Munro sets the stage: an older couple, Mildred and Wilfred, entertaining visitors, his brother Albert, his wife and her sister, in their small home for the summer. Then she paints in the characters, Mildred and Wilfrid are large, robust people; his brother–whom he hasn't seen in thirty years–and his family are thin, quiet, the women are mouselike.
Against this delicate balance of family reunion that proves to show they have little in common, we get a taste of some small but acceptable flaws that Mildred sees in her husband. We see however that each, though married late in life, have led lives of relative flamboyance in contrast to brother Albert.
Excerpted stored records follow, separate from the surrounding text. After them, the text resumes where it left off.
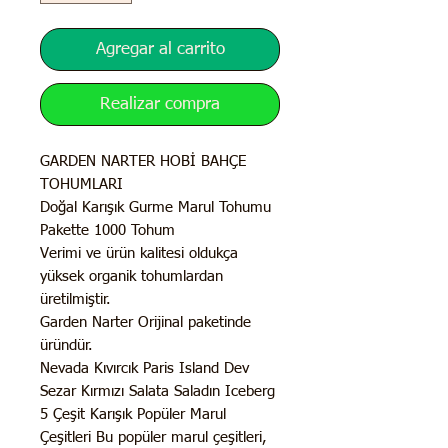
Agregar al carrito
Realizar compra
GARDEN NARTER HOBİ BAHÇE
TOHUMLARI
Doğal Karışık Gurme Marul Tohumu
Pakette 1000 Tohum
Verimi ve ürün kalitesi oldukça
yüksek organik tohumlardan
üretilmiştir.
Garden Narter Orijinal paketinde
üründür.
Nevada Kıvırcık Paris Island Dev
Sezar Kırmızı Salata Saladın Iceberg
5 Çeşit Karışık Popüler Marul
Çeşitleri Bu popüler marul çeşitleri,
She came to him fresh from the death of her lover, an elderly married man. He traveled and took jobs where he could, likes his buddies and drinking and slightly off-color jokes. The difference in the two families may have been formed in the way they grew up, yet we see a strong love in the relationship of Mildred and Wilfred that's absent in the others; a more natural, easy caring, a zest that feels the emotions of life.
There is a leit motif (I think) in the story that illustrates the division:
They had a kitchen not much wider than a hallway, a bahroom about the usual size, two bedrooms that were pretty well filled up when you got a double bed and a dresser into them, a living room where a large sofa sat five feet in front of a large television set, with a low table about the size of a coffin in between, and a small glassed-in porch. (p. 199)
"You could be standing on the step, Albert," said Mildred, with as much interest as she had energy for.
But Albert said, "We never had a step at the front door. We only opened it once that I can remember, and that for Mother's coffin. We put some chunks of wood down then, to make a temporary step." (p. 212)
The image of the coffin–and their mother had died within weeks of giving birth to Wilfred and he was farmed out to an aunt–serves two situations here. In the first instance, it is an acceptable large part of their living space. In the other, Albert rather coldly refers to his mother's coffin being taken out of the house.
There is also the underlying theme of physical size, Mildred and Wilfred being very large but happy in a small space and the shrunken and dry appearance of Albert, his wife and her sister. This emphasis that Munro places on size–including the landscape where the brothers were born–seems to echo the personalities of the characters. While Mildred and Wilfred have traveled and lived elsewhere, they seem to bring their live-life-to-the-fullest attitude wherever, and squeeze it into whatever space they find themselves in, At one point, Mildred is squished in the back seat of the car with the two skinny sisters on each side yet they both have their heads down in embroidery rather than looking around at the countryside. They don't even get out of the car to walk up to where Albert and Wilfred were born.
It's a wonderful little story about a simple visit, and Munro makes it powerful with character.